Listed Building – Grade II
- Official name: Railings of Ardwick Green
- Designated: 3 October 1974
- Reference no.: 1207603

= Ardwick Green =

Public park in Manchester, England

Ardwick Green is a public space in Ardwick, Manchester, England. It began as a private park for the residents of houses surrounding it before Manchester acquired it in 1867 and turned it into a public park with an ornamental pond and a bandstand.

It contains a cenotaph commemorating the dead of the Eighth Ardwicks, a former unit of the Territorial Army belonging to the Manchester Regiment. The old drill hall at one end of the park is still used by volunteer soldiers.
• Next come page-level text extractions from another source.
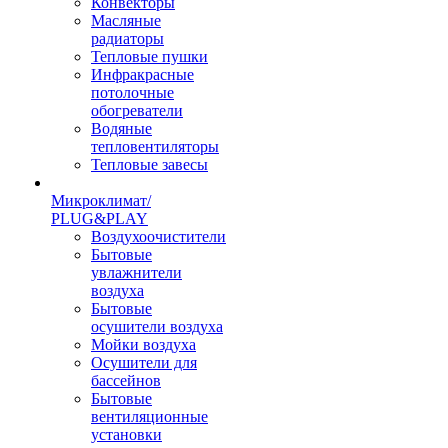
Конвекторы
Масляные
радиаторы
Тепловые пушки
Инфракрасные
потолочные
обогреватели
Водяные
тепловентиляторы
Тепловые завесы
Микроклимат/
PLUG&PLAY
Воздухоочистители
Бытовые
увлажнители
воздуха
Бытовые
осушители воздуха
Мойки воздуха
Осушители для
бассейнов
Бытовые
вентиляционные
установки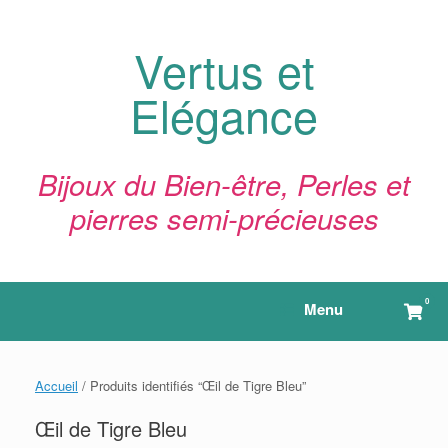
Skip
to
content
Vertus et
Elégance
Bijoux du Bien-être, Perles et
pierres semi-précieuses
0
View
Menu
shop
cart
Accueil
/ Produits identifiés “Œil de Tigre Bleu”
Œil de Tigre Bleu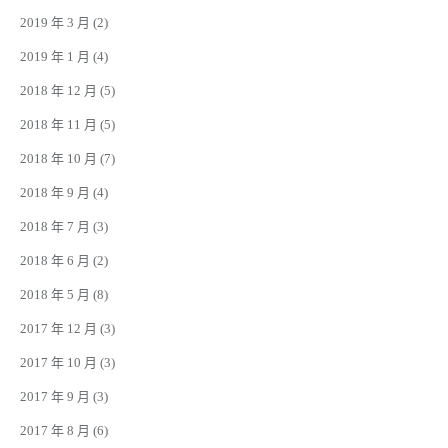
2019 年 3 月
(2)
2019 年 1 月
(4)
2018 年 12 月
(5)
2018 年 11 月
(5)
2018 年 10 月
(7)
2018 年 9 月
(4)
2018 年 7 月
(3)
2018 年 6 月
(2)
2018 年 5 月
(8)
2017 年 12 月
(3)
2017 年 10 月
(3)
2017 年 9 月
(3)
2017 年 8 月
(6)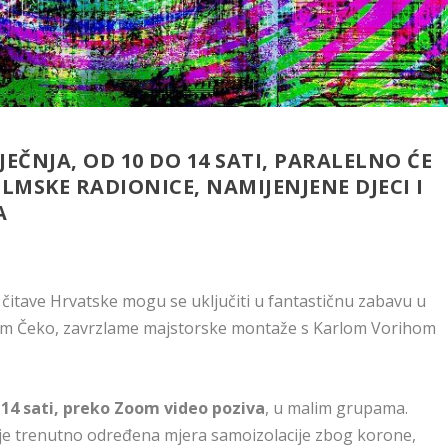
JEČNJA, OD 10 DO 14 SATI, PARALELNO ĆE
LMSKE RADIONICE, NAMIJENJENE DJECI I
A
z čitave Hrvatske mogu se uključiti u fantastičnu zabavu u
itom Čeko, zavrzlame majstorske montaže s Karlom Vorihom
 14 sati, preko Zoom video poziva
, u malim grupama.
j je trenutno određena mjera samoizolacije zbog korone,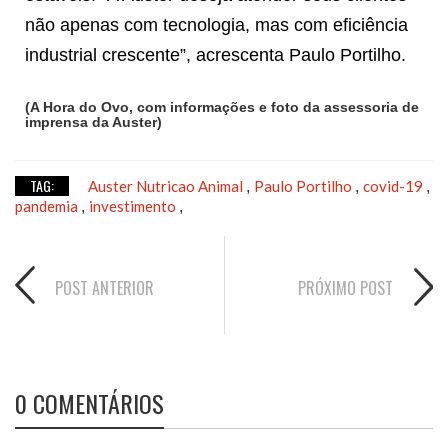
não apenas com tecnologia, mas com eficiência
industrial crescente”, acrescenta Paulo Portilho.
(A Hora do Ovo, com informações e foto da assessoria de
imprensa da Auster)
TAG:
Auster Nutricao Animal
Paulo Portilho
covid-19
,
,
,
pandemia
investimento
,
,
POST ANTERIOR
PRÓXIMO POST
0 COMENTÁRIOS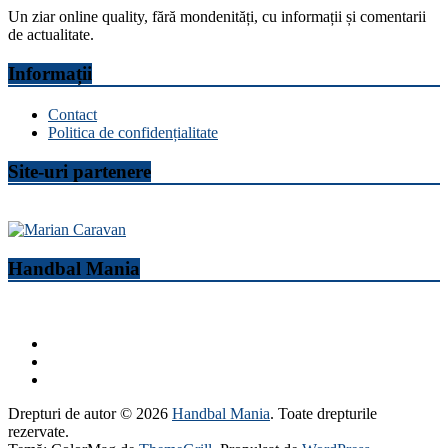
Un ziar online quality, fără mondenități, cu informații și comentarii
de actualitate.
Informații
Contact
Politica de confidențialitate
Site-uri partenere
Handbal Mania
Drepturi de autor © 2026
Handbal Mania
. Toate drepturile
rezervate.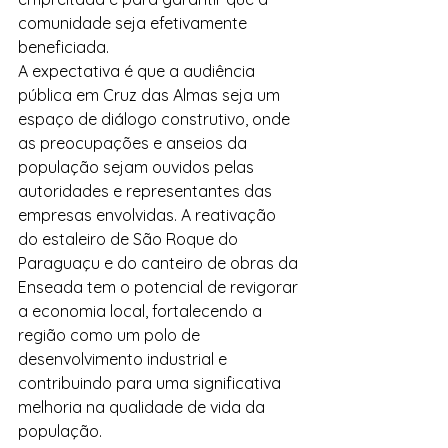
comunidade seja efetivamente 
beneficiada.
A expectativa é que a audiência 
pública em Cruz das Almas seja um 
espaço de diálogo construtivo, onde 
as preocupações e anseios da 
população sejam ouvidos pelas 
autoridades e representantes das 
empresas envolvidas. A reativação 
do estaleiro de São Roque do 
Paraguaçu e do canteiro de obras da 
Enseada tem o potencial de revigorar 
a economia local, fortalecendo a 
região como um polo de 
desenvolvimento industrial e 
contribuindo para uma significativa 
melhoria na qualidade de vida da 
população.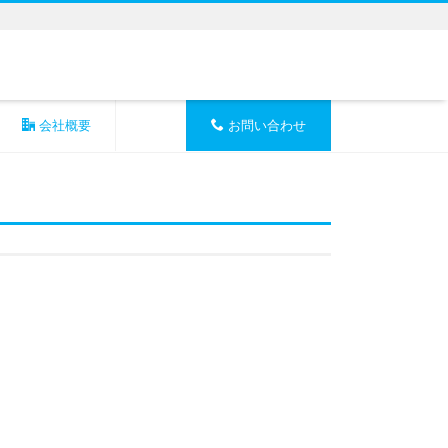
会社概要
お問い合わせ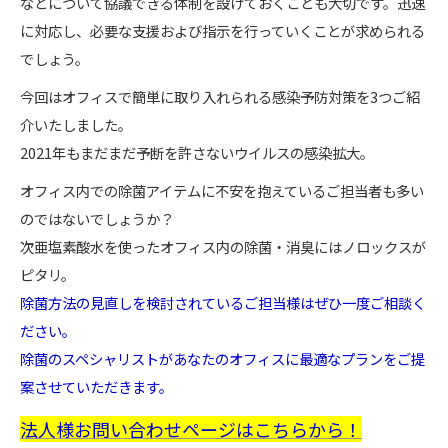
などについて協議できる体制を設けておくことも大切です。迅速
に対応し、必要な支援および指示を行っていくことが求められる
でしょう。
今回はオフィスで簡単に取り入れられる感染予防対策を3つご紹
介いたしました。
2021年もまだまだ予断を許さないウイルスの感染拡大。
オフィス内での除菌アイテムに不安を抱えているご担当者も多い
のではないでしょうか？
次亜塩素酸水を使ったオフィス内の除菌・消臭にはノロックスが
ピタリ。
除菌方法の見直しを検討されているご担当様はぜひ一度ご相談く
ださい。
除菌のスペシャリストがあなたのオフィスに最適なプランをご提
案させていただきます。
法人様お問い合わせページはこちらから！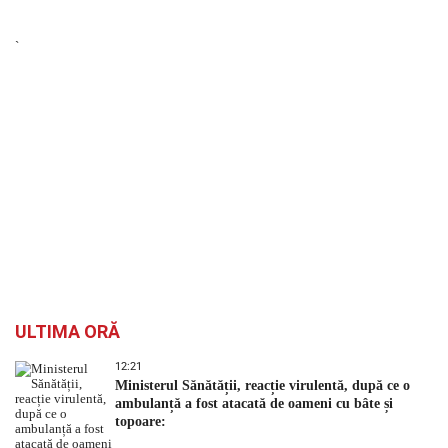
`
ULTIMA ORĂ
12:21
Ministerul Sănătății, reacție virulentă, după ce o
ambulanță a fost atacată de oameni cu bâte și
topoare: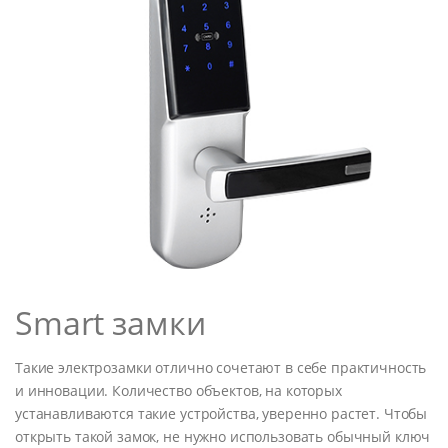
Smart замки
Такие электрозамки отлично сочетают в себе практичность
и инновации. Количество объектов, на которых
устанавливаются такие устройства, уверенно растет. Чтобы
открыть такой замок, не нужно использовать обычный ключ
The other end of the park contains a large boulder, a glacial erratic.

The business premises of Thomas Brown, surveyor and Resident Engineer for the construction of the Peak Forest Canal, were in Manchester and by 1841 he was living in Allerton Place at 16 Ardwick Green. He died here on the 30 January 1850, aged 78 years. Allerton Place was demolished and by 1915 a tyre works had been built on the site.

The early 19th-century cast iron railings on the north and west sides of Ardwick Green were Grade II listed on 3 October 1974.

Many of the grand buildings have been demolished, including the Ardwick Empire Music Hall (later Manchester Hippodrome) at the eastern end.

==Church of St Thomas==
The Church of St Thomas, on the north side of Ardwick Green, was consecrated as a chapel of ease in 1741. It was rebuilt and extended in the course of the late eighteenth century, and acquired a campanile tower in the 1830s. After closure it was, from 1982 to 2024, the headquarters of the Greater Manchester Council for Voluntary Organisation. As of 2025, the building, now known as The St Thomas Centre, is managed by Manchester Community Central (Macc).